Summary: Circleator is a Perl application that generates circular figures of genome-associated data. It leverages BioPerl to support standard annotation and sequence file formats and produces publication-quality SVG output. It is designed to be both flexible and easy to use. It includes a library of circular track types and predefined configuration files for common use-cases, including. (i) visualizing gene annotation and DNA sequence data from a GenBank flat file, (ii) displaying patterns of gene conservation in related microbial strains, (iii) showing Single Nucleotide Polymorphisms (SNPs) and indels relative to a reference genome and gene set and (iv) viewing RNA-Seq plots.

Availability and implementation: Circleator is freely available under the Artistic License 2.0 from http://jonathancrabtree.github.io/Circleator/ and is integrated with the CloVR cloud-based sequence analysis Virtual Machine (VM), which can be downloaded from http://clovr.org or run on Amazon EC2.
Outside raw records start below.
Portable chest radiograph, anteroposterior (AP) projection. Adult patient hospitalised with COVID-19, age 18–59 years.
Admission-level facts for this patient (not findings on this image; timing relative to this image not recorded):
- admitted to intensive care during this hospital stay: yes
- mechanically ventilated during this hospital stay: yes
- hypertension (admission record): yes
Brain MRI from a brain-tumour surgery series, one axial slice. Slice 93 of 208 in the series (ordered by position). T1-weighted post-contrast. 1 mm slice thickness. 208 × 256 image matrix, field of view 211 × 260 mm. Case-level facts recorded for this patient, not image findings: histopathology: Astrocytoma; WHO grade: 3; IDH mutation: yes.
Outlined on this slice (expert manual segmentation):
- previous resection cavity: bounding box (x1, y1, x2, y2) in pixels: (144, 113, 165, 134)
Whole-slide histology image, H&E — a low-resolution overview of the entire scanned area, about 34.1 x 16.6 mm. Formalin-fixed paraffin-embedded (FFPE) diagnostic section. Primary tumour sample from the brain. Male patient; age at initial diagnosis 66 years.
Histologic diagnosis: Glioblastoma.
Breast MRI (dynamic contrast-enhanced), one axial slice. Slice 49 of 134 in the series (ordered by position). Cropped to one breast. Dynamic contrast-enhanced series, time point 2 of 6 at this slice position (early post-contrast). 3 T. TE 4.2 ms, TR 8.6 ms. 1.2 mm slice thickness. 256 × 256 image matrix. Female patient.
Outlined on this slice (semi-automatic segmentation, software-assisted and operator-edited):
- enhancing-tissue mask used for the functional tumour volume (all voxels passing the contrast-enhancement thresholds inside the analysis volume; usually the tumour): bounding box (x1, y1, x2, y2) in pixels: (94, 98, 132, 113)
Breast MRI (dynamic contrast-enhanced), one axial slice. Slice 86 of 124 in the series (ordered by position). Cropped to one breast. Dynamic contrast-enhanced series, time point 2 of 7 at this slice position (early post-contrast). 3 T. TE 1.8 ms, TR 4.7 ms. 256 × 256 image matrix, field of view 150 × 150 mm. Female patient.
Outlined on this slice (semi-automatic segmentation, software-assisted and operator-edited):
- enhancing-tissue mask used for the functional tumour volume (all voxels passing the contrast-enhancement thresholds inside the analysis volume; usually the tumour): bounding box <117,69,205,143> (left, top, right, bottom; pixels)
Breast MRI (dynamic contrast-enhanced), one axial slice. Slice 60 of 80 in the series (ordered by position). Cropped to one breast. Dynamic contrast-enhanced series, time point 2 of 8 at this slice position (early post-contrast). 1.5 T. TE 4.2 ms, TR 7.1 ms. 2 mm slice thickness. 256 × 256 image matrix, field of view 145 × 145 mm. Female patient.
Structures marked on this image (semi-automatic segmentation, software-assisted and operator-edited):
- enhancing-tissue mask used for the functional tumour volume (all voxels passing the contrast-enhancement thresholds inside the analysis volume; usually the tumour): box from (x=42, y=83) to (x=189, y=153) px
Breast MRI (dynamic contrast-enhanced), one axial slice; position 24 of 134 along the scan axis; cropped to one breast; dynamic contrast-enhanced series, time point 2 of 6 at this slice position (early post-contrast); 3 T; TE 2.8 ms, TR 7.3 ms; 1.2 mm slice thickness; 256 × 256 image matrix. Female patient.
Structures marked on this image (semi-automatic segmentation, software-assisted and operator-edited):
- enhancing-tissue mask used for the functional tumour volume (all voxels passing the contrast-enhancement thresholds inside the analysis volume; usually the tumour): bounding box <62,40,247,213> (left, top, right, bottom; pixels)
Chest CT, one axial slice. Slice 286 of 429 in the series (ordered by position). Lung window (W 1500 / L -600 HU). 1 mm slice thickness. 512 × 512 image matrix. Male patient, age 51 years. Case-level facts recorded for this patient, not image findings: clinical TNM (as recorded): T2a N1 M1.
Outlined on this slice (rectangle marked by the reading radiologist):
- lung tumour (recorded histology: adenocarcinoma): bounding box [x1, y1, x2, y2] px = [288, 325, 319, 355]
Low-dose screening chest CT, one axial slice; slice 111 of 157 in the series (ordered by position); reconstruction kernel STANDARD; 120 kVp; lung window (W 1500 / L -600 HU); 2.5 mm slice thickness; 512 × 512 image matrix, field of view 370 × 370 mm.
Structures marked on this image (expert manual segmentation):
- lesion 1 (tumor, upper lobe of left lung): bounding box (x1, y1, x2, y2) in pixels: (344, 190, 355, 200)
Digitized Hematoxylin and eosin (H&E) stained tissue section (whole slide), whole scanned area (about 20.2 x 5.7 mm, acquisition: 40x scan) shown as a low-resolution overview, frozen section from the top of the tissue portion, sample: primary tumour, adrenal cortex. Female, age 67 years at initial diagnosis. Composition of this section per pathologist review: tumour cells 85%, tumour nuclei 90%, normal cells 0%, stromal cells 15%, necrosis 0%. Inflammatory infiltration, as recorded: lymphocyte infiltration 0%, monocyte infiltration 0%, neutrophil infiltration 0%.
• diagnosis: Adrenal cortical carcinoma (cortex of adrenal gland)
Contact: jcrabtree@som.umaryland.edu

Supplementary information: Supplementary data are available at Bioinformatics online.

1 INTRODUCTION

There are numerous circular genome visualization tools, with varying degrees of interactivity, usability and utility. They differ in the data types and formats they accept, the types of output they produce and the ease of customizing the mapping from input data to graphical display. Flexibility and ease-of-use are frequently at odds, with the most flexible tools often being the hardest to customize, particularly for non-programmers. To address this issue, Circleator provides multiple configuration options, allowing each user to choose the one that best suits his/her needs.

Similar tools include GenomePlot (Gibson and Smith, 2003), a Perl/Tk application and DNAPlotter (Carver et al., 2008), a Java application, both of which have graphical user interfaces and also support linear displays. GenoMap (Sato and Ehira, 2003) is a Tcl/Tk microarray data viewer, and the GeneWiz browser (Hallin et al., 2009) is an interactive Java applet. Some combine analysis and visualization: BRIG (Alikhan et al., 2011) incorporates a BLAST-based prokaryotic genome comparison algorithm, and CGView Server (Grant and Stothard, 2008) is a CGView-based (Stothard and Wishart, 2005) web service that runs on-the-fly BLAST comparisons. At the other extreme, some tools display only predefined datasets: The Microbial Genome Viewer (Kerkhoven et al., 2004) and Genome Projector (Arakawa et al., 2009) are web-based tools in this category.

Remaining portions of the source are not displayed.